→ **Tarea**
Según el texto sobre los test de antígeno, ¿por qué las autoridades los usan en cribados masivos aunque puedan fallar? Responde en una a tres frases.

→ **Texto mostrado**
________________________________________

Pero incluso este 89,4% de sensibilidad del test de Abbott puede ser una sobreestimación: un estudio reciente con datos reales en Países Bajos y Aruba encontró que la sensibilidad del Panbio se sitúa entre el 72,6% y el 81,0%. Es decir, que hasta más de 27 infectados de cada 100 pueden marcharse a casa con un test de antígeno negativo, pensando que no tienen el virus.

Todo lo cual nos devuelve a la pregunta inicial: si estos test de antígeno son tan falibles, ¿por qué las autoridades los están utilizando en cribados masivos?

La respuesta es esta: porque a nivel epidemiológico, las autoridades consideran que un cribado masivo de la población con test de antígenos va a interceptar muchos de los posibles casos de personas que podrían transmitir el virus a otras. La facilidad y la rapidez de estos test hace que compense el dejar escapar un cierto número de infectados si con ello se logra identificar un número comparativamente mucho mayor.

________________________________________

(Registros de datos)

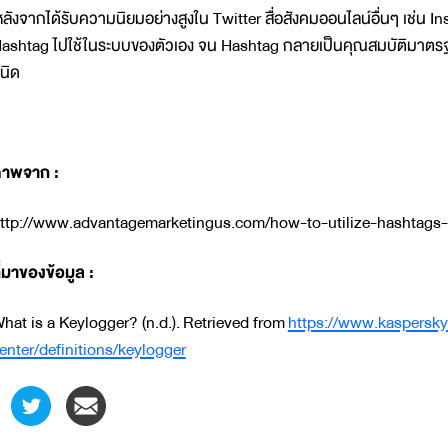
ลังจากได้รับความนิยมอย่างสูงใน Twitter สื่อสังคมออนไลน์อื่นๆ เช่น 
ashtag ไปใช้ในระบบของตัวเอง จน Hashtag กลายเป็นคุณสมบัติมาตรฐา
นิด
าพจาก :
ttp://www.advantagemarketingus.com/how-to-utilize-hashtags-ef
ี่มาของข้อมูล :
hat is a Keylogger? (n.d.). Retrieved from
https://www.kaspersky
enter/definitions/keylogger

________________________________________

→ **Tu respuesta**
Porque, a nivel epidemiológico, consideran que un cribado masivo con estos test va a interceptar muchos de los posibles casos de personas que podrían transmitir el virus a otras. Como los test son fáciles y rápidos, compensa dejar escapar a cierto número de infectados si así se identifica a un número comparativamente mucho mayor.